Rolling your own firewall
I've been hearing a lot of talk lately about firewall appliances and how much of a pain they can be to use. Many of them tend to be Windows-specific in various ways, or they don't have all the flexibility us Penguin-heads have come to know and love with iptables. So, I decided to see exactly how much pain is involved in rolling your own firewall.
A visit to the scrap closet netted me a beautiful little machine: a Dell 486D/50, with 16MB of RAM, an 854MB Western Digital hard drive, a floppy and a 3Com 3C509 NIC. Add to that a Viking V.90 external modem, a second-hand 14" monitor and a keyboard to do the install with (the sticker on the monitor says $29.95), and we're ready to rip.

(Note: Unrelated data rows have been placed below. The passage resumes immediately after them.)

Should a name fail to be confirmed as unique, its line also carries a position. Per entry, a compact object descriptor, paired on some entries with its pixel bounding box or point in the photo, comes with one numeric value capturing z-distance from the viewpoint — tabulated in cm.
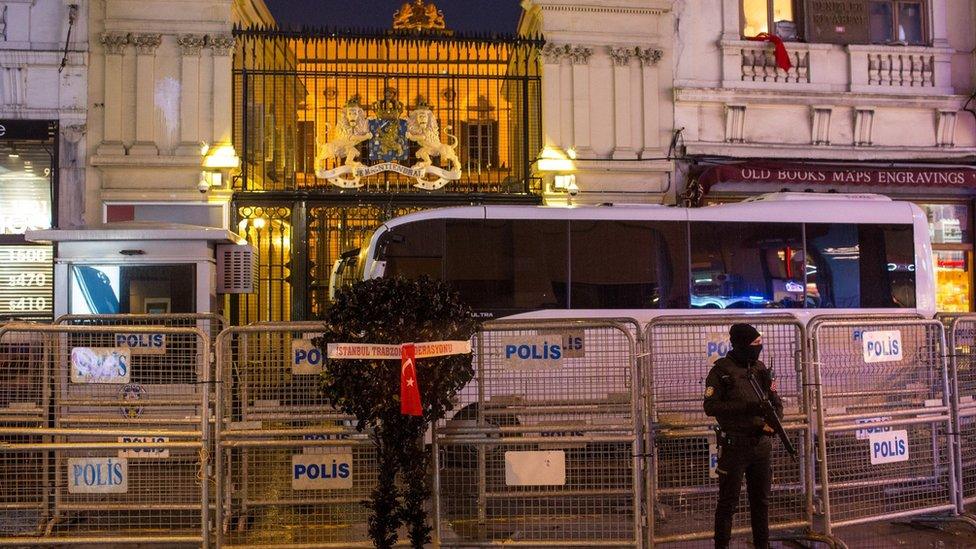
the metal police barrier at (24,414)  749
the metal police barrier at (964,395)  855
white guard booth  1213
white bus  1184
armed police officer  682
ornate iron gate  1627
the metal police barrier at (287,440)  738
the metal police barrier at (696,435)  768
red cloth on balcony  1708
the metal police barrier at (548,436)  743
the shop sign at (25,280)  1571
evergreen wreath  648
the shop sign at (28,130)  1562
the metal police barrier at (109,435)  739
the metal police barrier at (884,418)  813
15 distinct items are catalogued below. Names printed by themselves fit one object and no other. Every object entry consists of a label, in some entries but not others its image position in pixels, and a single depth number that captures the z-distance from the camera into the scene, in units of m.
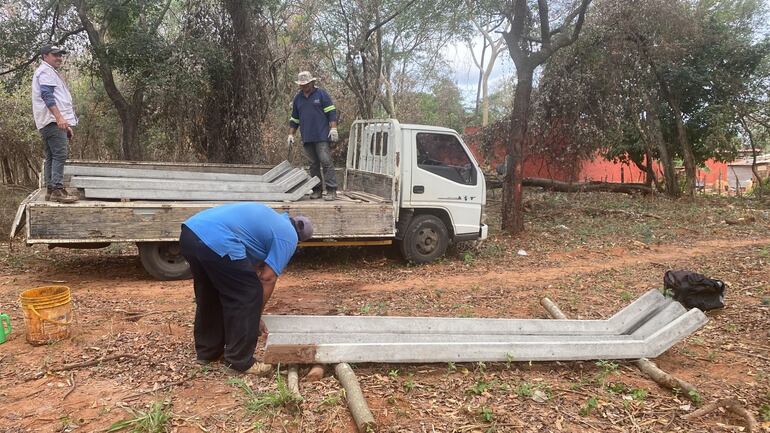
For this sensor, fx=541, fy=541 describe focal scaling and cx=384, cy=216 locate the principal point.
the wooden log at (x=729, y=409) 3.47
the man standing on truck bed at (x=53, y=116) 6.00
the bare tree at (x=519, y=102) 10.50
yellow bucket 4.23
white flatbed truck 6.19
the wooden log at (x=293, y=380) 3.54
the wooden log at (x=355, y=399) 3.21
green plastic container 4.38
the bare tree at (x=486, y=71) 27.64
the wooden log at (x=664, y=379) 3.83
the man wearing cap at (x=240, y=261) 3.59
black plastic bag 5.59
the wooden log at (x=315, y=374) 3.84
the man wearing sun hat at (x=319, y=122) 7.86
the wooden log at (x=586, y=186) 16.16
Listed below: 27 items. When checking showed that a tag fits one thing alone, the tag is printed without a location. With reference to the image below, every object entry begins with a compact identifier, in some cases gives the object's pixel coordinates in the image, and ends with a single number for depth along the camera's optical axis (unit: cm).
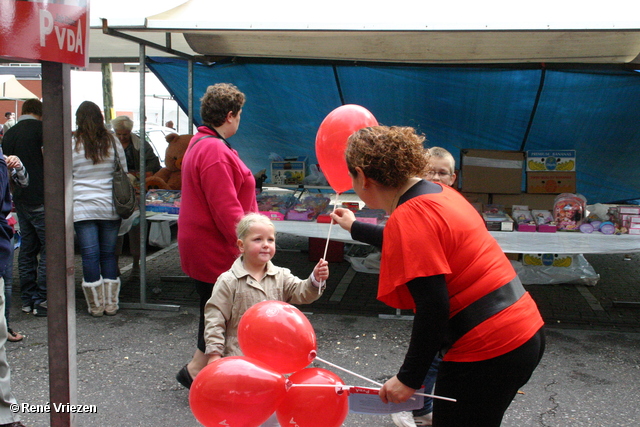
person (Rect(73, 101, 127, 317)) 481
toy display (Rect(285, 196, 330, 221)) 546
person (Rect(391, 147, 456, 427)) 310
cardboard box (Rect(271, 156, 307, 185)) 696
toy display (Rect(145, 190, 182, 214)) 568
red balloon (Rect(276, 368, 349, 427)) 189
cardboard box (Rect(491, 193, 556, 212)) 597
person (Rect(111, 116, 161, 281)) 620
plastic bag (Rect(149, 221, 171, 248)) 784
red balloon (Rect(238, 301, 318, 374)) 204
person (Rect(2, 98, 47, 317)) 483
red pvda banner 191
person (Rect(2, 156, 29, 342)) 388
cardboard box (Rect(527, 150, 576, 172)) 610
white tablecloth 486
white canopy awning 397
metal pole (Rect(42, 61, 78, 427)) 214
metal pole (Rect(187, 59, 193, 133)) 645
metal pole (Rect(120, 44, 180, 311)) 521
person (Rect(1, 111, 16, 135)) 1544
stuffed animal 624
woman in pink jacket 306
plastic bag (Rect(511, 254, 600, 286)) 622
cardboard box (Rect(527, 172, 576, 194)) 604
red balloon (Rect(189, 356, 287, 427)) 186
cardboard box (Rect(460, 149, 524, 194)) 594
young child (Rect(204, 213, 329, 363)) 263
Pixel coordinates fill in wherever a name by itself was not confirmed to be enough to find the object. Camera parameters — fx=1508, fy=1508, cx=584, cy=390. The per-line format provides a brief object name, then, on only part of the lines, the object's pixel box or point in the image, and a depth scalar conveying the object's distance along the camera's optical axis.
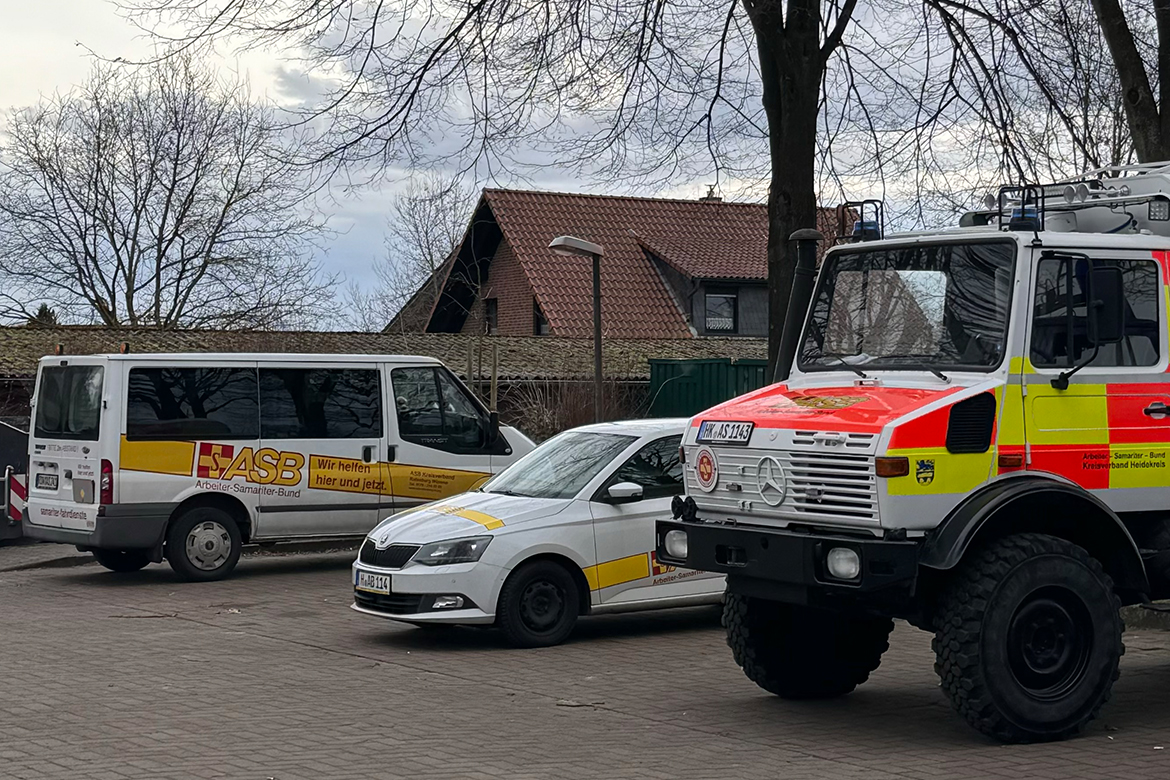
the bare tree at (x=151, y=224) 40.16
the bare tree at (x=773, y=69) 15.59
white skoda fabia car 11.07
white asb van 15.19
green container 26.64
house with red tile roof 38.12
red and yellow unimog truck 7.71
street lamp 19.41
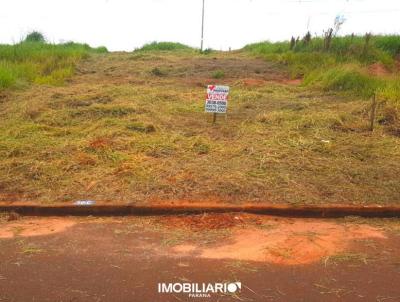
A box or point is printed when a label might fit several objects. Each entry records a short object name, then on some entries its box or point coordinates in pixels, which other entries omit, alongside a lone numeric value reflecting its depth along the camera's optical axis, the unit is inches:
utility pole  1112.5
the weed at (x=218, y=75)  458.4
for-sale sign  258.5
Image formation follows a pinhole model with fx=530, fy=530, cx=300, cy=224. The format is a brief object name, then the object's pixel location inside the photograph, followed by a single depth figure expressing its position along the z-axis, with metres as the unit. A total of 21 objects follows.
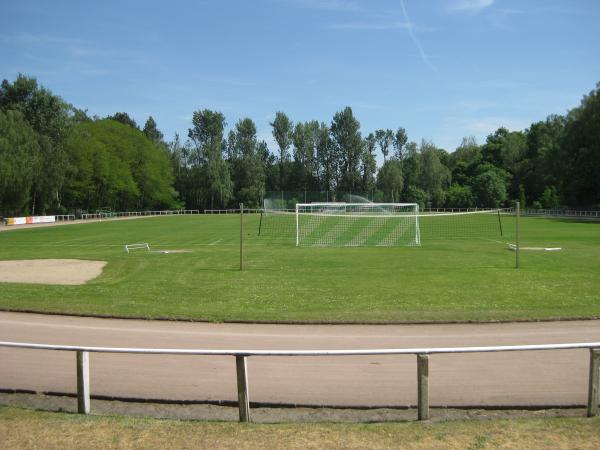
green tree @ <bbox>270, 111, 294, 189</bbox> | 123.81
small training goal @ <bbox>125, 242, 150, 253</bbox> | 29.25
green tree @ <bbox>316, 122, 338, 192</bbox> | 122.25
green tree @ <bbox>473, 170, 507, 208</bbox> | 99.00
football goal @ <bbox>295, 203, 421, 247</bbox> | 32.56
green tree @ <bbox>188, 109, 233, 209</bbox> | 109.50
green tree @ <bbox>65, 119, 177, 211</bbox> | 85.12
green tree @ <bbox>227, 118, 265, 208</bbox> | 113.06
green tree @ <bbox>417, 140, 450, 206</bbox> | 109.75
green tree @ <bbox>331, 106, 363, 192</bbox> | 120.12
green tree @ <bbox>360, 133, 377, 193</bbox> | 121.06
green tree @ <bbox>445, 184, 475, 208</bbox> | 101.88
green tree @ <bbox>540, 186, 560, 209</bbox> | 91.88
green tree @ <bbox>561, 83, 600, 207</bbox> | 78.56
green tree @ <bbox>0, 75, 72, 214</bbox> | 76.50
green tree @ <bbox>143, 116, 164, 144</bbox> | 131.38
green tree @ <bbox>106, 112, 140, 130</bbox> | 137.75
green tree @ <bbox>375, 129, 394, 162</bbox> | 128.75
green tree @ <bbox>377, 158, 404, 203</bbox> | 113.25
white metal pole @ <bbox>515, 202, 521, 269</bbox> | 19.92
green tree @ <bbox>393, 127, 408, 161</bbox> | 128.50
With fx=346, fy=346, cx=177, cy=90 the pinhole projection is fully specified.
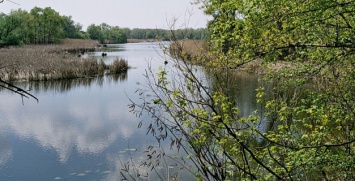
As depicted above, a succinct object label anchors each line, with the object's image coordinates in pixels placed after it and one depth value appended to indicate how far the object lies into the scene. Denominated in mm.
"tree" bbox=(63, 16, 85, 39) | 89631
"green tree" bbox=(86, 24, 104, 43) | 102312
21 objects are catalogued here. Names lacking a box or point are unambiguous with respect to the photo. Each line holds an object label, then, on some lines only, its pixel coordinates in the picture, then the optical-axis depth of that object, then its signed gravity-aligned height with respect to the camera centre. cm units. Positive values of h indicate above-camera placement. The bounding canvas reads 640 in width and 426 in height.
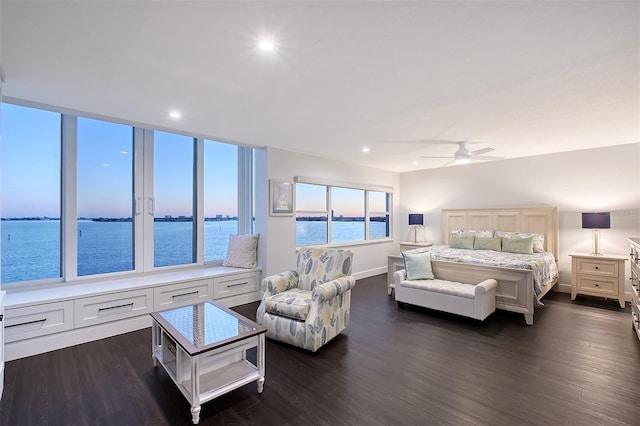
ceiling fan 427 +96
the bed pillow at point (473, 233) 531 -37
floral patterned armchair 279 -92
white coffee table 191 -104
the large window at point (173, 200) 411 +22
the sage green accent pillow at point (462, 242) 535 -54
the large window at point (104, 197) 353 +23
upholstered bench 342 -107
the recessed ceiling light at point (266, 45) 181 +111
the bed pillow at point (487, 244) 504 -55
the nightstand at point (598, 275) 416 -95
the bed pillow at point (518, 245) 474 -54
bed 360 -68
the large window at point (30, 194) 313 +24
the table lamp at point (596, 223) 434 -15
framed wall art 460 +28
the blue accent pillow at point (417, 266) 417 -79
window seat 272 -103
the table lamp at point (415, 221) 657 -17
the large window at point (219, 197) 467 +30
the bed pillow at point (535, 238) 488 -43
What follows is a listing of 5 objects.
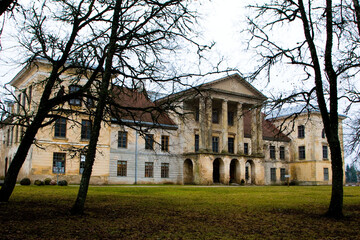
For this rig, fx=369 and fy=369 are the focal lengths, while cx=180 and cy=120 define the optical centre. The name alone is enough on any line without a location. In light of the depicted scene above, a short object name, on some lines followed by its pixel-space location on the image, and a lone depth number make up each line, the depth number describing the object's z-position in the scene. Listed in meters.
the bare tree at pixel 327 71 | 11.27
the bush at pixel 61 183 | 29.39
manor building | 36.62
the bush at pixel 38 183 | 28.70
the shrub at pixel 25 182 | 28.33
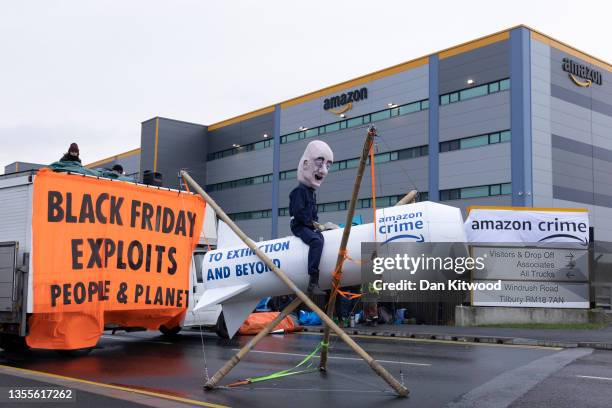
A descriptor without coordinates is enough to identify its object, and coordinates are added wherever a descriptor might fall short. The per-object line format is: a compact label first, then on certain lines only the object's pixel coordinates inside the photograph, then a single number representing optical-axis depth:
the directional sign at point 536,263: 19.48
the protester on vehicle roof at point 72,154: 11.97
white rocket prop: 7.45
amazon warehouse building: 35.88
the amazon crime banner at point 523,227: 19.78
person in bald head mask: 8.11
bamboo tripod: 7.62
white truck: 10.55
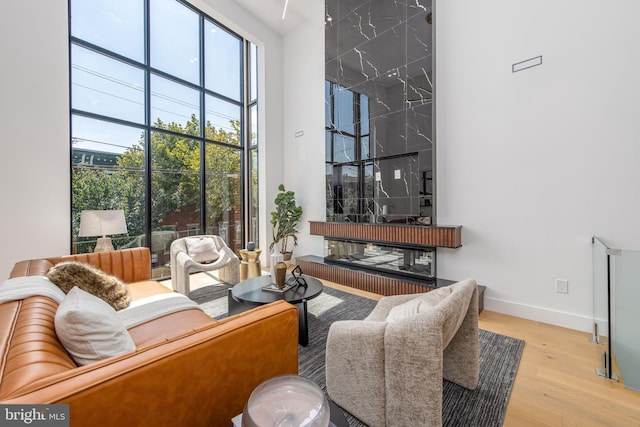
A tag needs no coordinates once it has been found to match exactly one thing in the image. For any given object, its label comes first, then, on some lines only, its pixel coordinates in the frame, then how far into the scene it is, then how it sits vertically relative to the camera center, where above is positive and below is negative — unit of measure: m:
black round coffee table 2.23 -0.72
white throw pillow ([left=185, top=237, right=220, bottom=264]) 3.61 -0.49
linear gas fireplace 3.31 -0.63
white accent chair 3.18 -0.60
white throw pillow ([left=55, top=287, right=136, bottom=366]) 1.05 -0.49
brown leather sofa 0.65 -0.45
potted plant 4.84 -0.05
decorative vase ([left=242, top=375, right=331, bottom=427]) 0.70 -0.53
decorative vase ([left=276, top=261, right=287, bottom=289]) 2.42 -0.55
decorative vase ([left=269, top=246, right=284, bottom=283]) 2.51 -0.46
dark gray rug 1.52 -1.13
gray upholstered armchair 1.19 -0.75
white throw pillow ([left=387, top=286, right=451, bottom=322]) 1.51 -0.55
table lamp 2.91 -0.11
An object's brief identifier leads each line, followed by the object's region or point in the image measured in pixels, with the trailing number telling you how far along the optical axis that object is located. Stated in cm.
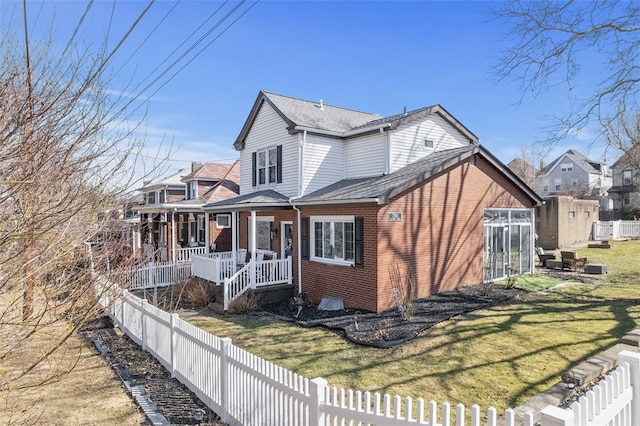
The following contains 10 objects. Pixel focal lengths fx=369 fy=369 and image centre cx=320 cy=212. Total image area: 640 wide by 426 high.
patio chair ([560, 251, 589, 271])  1714
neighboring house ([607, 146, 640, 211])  4802
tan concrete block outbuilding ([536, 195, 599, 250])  2544
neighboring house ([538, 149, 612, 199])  5074
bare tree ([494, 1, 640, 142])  1136
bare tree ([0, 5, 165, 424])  333
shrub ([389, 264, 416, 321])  1107
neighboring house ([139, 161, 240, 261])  2270
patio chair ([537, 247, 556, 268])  1853
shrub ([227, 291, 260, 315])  1209
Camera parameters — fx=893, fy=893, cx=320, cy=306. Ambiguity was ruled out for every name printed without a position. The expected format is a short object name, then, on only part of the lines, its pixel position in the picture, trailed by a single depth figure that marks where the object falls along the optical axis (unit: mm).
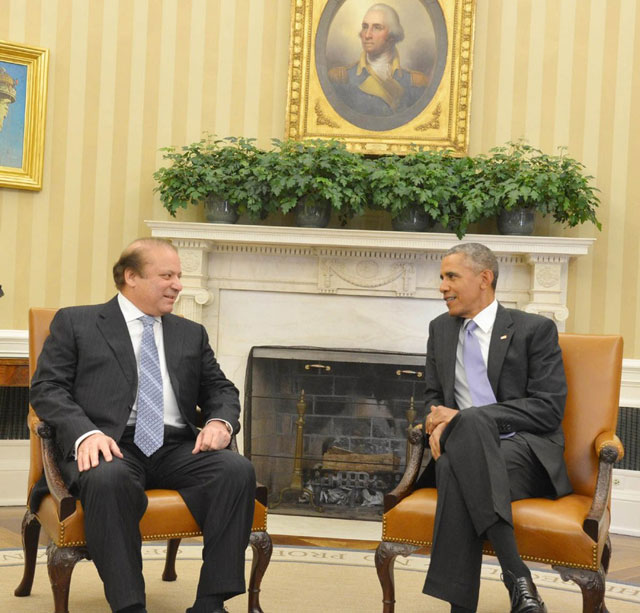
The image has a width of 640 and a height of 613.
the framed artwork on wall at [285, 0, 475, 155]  5316
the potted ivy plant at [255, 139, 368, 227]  4934
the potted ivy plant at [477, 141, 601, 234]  4879
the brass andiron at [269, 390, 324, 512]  5219
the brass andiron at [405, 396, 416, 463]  5051
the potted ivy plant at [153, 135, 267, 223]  5043
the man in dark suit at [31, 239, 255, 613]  2764
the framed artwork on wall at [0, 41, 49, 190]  5297
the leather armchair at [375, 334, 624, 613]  2863
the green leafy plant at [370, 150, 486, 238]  4914
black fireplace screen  5215
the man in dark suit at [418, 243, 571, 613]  2887
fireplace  5113
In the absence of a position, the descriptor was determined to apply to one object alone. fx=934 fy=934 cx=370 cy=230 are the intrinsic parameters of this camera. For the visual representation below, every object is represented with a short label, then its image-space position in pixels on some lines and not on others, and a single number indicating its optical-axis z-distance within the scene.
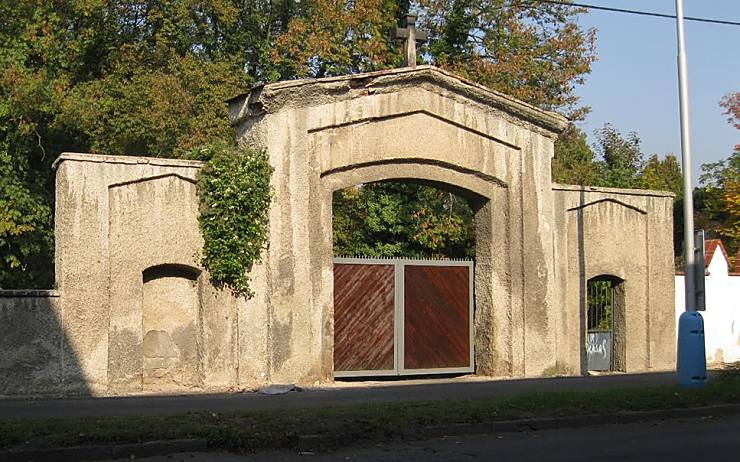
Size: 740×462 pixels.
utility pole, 15.66
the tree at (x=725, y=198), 34.78
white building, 24.77
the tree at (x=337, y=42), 29.31
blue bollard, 15.63
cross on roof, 18.78
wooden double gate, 17.95
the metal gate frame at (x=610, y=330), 20.77
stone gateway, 15.11
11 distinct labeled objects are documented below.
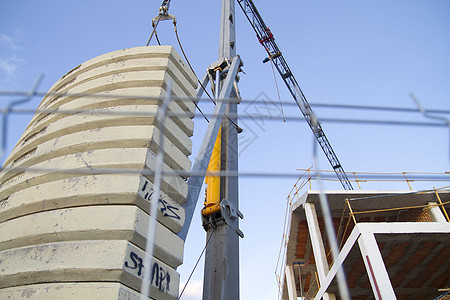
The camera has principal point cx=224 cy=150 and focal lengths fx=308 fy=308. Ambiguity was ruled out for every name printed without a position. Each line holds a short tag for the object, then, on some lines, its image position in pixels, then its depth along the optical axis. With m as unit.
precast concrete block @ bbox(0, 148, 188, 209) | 3.02
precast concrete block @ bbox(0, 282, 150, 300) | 2.34
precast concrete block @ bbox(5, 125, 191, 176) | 3.18
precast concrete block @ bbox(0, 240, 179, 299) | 2.46
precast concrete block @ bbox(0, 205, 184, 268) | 2.65
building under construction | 7.52
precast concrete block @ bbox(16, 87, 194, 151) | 3.55
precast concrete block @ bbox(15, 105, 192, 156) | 3.37
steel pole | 4.24
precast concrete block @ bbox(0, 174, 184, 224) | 2.81
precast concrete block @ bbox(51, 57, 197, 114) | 3.87
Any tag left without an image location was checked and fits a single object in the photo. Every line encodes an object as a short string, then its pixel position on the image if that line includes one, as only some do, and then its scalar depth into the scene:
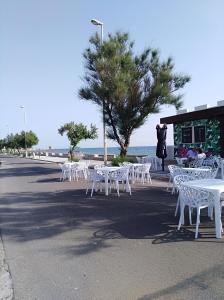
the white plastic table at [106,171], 7.18
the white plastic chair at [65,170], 10.62
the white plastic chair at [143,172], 8.86
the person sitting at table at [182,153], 11.43
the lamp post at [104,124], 14.50
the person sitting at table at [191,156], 10.35
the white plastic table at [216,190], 3.75
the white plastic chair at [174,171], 6.48
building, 11.85
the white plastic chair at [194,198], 3.99
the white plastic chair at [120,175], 7.14
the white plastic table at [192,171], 5.92
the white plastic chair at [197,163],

With all that hard drive space sitting there (you, in the back, stop snickering), I thought I'd go for something a little more powerful than your average floppy-based distribution. Indeed, I fired up LEAF for a few minutes, but realized I wanted a bit more. I had been looking at Pebble, a Debian-based mid-sized distribution, for a while, and it looked perfect for the job. Pebble is designed to run on a 128MB Compact Flash chip, but it works easily with other devices, including CD-ROM. It mounts root read-only and keeps the log files and other writables on a 10MB RAM disk; you can pull the plug on the box and lose only the logs. Pebble also is ext3-based, so if you lose something while tweaking the box, you don't have to fsck, which can be slow and painful on a 486.